## THINGS TO DO
A: In the passage about processor bit widths, what kind of data bus did both the 8088 and the 8080 have?
B: Please extend the passage about processor bit widths, picking up right after its final sentence.

## TEXT PASSAGE
_ _ _ _ _ _ _
Yes people have been confused about this since the days of '16-bit' (8088) and '8-bit' (8080) software, since both of those machines had 8-bit data bus, and 8-bit and 16-bit registers (but the 86 squeaked in with a few more 16-bit arithmetic ops) And the 68K was 24A/16D on the pins.

So what's your point? A convention that was barely meaningful when started in 1982 needs to be still followed? Bear in mind you still don't need 64-bit arithmetic for much, but 64-bit addressing is of critical importance for getting more ram online, and if you have 64-bit user addresses then you need 64-bit arithmetic to calculate addresses. If you have 64 bits only in the MMU, you can run a vast range of apps sharing terabytes of PM as long as each one doesn't need more than 4G of VM. Like everyone running all those x86 apps under Win64. So, at this point in history focus has shifted from the size of the data registers to the size of the address (I could also point out that a fair number of '32-bit' processors have had 64-bit data busses, and 128-bit vector registers supporting 64-bit arithmetic).
_ _ _ _ _ _ _
## SOURCE DATA
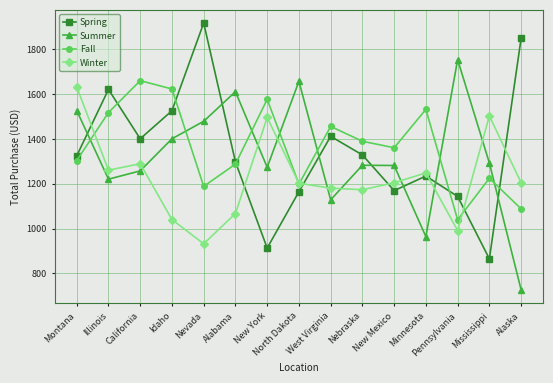

True or false: Spring has more than 2 points higher than both neighbors.

True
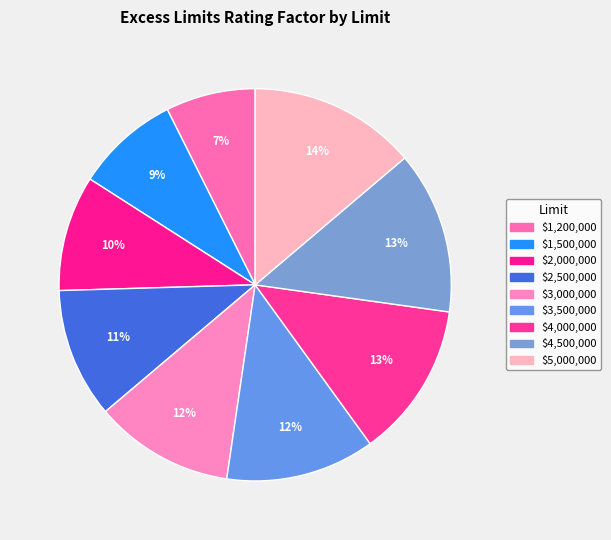

What portion of the pie excludes $3,000,000?

88.5%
_ _ _ _ _ _ _
## TASK RESPONSES
A: An 8-bit data bus.

B:
Bottom line, people will continue to be confused about what ' 64 bits' means wrt to CPUs, unless it's provided with some other info, e.g. AMD64, or iA64, or '64-bit physical address'. Do you think it would be a good thing if 'Oh, it's got a 64-bit CPU' actually told you everything you needed to know? Confusion is OK when it forces clarification.